Exercise description: Your answer should be the lines below from the one holding "hidden fees |" through the one holding "to normal life.*", copied exactly and with nothing else.
○ ○ ○
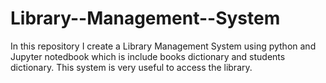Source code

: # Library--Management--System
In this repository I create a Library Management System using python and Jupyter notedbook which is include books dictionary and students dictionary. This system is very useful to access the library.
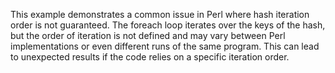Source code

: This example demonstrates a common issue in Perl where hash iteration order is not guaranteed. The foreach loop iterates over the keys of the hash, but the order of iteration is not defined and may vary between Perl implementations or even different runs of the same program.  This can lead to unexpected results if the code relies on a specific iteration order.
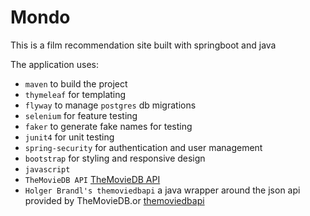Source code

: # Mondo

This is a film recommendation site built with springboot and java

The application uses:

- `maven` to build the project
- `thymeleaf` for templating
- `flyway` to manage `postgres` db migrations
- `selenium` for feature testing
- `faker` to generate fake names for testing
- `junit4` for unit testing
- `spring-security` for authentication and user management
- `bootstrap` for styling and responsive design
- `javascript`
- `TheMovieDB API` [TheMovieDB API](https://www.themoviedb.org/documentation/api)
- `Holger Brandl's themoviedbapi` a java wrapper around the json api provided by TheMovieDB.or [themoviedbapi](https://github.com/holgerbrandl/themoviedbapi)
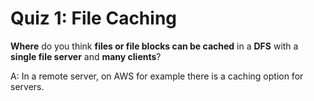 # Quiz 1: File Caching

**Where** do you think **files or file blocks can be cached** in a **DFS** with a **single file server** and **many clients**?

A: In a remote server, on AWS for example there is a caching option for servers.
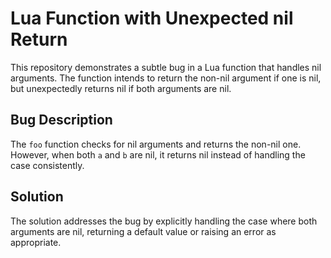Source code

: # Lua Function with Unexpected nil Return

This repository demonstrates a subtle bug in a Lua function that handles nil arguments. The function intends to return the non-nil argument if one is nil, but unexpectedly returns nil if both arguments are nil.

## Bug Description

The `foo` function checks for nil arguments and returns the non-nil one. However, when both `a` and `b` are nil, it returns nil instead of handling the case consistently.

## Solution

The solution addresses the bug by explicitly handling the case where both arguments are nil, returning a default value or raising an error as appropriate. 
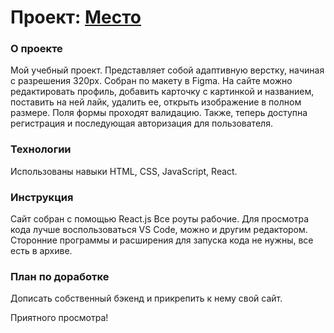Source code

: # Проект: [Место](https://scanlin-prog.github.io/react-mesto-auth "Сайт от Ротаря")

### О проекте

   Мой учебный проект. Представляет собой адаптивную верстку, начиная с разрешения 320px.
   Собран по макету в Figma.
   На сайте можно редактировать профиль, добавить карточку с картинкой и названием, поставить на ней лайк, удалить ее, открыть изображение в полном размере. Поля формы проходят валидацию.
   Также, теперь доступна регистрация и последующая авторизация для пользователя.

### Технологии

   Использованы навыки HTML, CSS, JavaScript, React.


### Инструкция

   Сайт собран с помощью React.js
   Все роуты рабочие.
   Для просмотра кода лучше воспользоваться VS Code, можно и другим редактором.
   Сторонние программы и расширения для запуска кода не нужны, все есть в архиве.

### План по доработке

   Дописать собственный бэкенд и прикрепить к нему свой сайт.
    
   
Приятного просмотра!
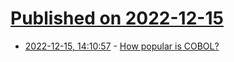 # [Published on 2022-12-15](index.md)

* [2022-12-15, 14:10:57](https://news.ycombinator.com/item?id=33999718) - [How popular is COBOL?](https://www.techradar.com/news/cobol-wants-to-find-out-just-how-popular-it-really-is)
○ ○ ○
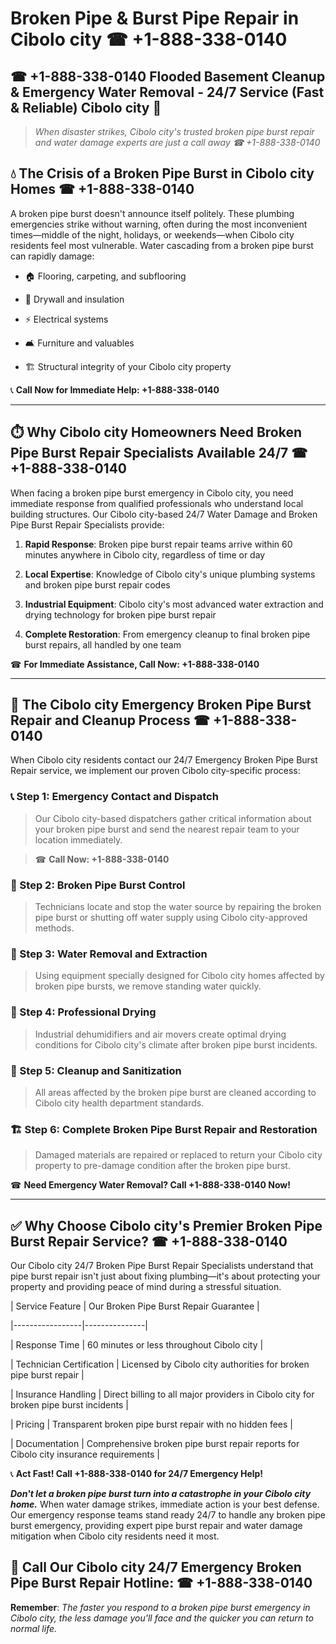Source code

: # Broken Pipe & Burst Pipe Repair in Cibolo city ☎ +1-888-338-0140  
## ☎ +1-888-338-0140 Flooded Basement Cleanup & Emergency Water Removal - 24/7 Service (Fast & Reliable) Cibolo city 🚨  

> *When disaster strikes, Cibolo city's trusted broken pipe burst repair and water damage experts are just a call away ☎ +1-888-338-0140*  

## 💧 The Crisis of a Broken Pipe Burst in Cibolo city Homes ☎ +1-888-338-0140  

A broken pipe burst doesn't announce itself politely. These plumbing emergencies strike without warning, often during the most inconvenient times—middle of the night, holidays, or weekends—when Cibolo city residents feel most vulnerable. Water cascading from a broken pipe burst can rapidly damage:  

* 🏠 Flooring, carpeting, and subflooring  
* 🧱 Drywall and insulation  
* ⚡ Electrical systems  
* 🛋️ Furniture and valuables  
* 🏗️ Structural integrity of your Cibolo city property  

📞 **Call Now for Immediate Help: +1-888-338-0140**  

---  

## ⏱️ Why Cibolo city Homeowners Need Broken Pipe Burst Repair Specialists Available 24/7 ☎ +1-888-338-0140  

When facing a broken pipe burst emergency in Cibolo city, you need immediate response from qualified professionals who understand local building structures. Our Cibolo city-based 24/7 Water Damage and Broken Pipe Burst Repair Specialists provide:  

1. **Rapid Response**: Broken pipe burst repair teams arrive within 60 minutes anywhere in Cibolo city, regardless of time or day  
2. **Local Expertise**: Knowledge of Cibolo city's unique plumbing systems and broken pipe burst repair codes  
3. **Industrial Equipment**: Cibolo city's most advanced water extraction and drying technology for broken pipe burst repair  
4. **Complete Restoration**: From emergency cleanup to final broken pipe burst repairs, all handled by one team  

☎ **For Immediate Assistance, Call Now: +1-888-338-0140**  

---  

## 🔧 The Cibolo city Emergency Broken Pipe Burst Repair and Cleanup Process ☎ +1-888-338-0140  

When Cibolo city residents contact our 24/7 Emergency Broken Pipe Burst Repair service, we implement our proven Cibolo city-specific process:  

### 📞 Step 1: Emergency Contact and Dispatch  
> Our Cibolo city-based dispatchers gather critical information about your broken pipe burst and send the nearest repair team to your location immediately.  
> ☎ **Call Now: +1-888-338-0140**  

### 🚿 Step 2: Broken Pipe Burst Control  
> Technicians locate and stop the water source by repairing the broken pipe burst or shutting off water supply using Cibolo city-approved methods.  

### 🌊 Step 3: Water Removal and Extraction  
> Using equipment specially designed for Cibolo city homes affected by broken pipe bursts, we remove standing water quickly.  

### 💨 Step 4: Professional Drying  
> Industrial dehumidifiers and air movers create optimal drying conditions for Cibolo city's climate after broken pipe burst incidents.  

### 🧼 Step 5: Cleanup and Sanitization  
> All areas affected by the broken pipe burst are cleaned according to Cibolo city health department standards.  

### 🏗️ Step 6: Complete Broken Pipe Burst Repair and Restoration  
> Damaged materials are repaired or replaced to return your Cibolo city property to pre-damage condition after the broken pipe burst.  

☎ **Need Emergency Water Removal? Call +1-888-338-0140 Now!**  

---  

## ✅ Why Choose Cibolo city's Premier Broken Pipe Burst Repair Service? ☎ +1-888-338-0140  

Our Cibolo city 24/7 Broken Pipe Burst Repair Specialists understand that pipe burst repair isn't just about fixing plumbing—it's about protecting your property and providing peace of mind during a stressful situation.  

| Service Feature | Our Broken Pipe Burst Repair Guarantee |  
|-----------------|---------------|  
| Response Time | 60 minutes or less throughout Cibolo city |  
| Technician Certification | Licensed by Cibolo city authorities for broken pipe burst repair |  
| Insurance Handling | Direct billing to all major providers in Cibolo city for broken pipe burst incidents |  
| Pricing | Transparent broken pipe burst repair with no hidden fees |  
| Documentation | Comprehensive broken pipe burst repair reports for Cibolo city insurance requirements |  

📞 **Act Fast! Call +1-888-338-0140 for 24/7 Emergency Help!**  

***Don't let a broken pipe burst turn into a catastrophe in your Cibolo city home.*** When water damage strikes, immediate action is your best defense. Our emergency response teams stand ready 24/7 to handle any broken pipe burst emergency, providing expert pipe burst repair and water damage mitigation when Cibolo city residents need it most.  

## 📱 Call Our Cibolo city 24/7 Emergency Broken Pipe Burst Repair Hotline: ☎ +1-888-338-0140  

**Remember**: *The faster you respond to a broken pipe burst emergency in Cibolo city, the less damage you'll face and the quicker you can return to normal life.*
○ ○ ○
Response:
| Pricing | Transparent broken pipe burst repair with no hidden fees |  
| Documentation | Comprehensive broken pipe burst repair reports for Cibolo city insurance requirements |  

📞 **Act Fast! Call +1-888-338-0140 for 24/7 Emergency Help!**  

***Don't let a broken pipe burst turn into a catastrophe in your Cibolo city home.*** When water damage strikes, immediate action is your best defense. Our emergency response teams stand ready 24/7 to handle any broken pipe burst emergency, providing expert pipe burst repair and water damage mitigation when Cibolo city residents need it most.  

## 📱 Call Our Cibolo city 24/7 Emergency Broken Pipe Burst Repair Hotline: ☎ +1-888-338-0140  

**Remember**: *The faster you respond to a broken pipe burst emergency in Cibolo city, the less damage you'll face and the quicker you can return to normal life.*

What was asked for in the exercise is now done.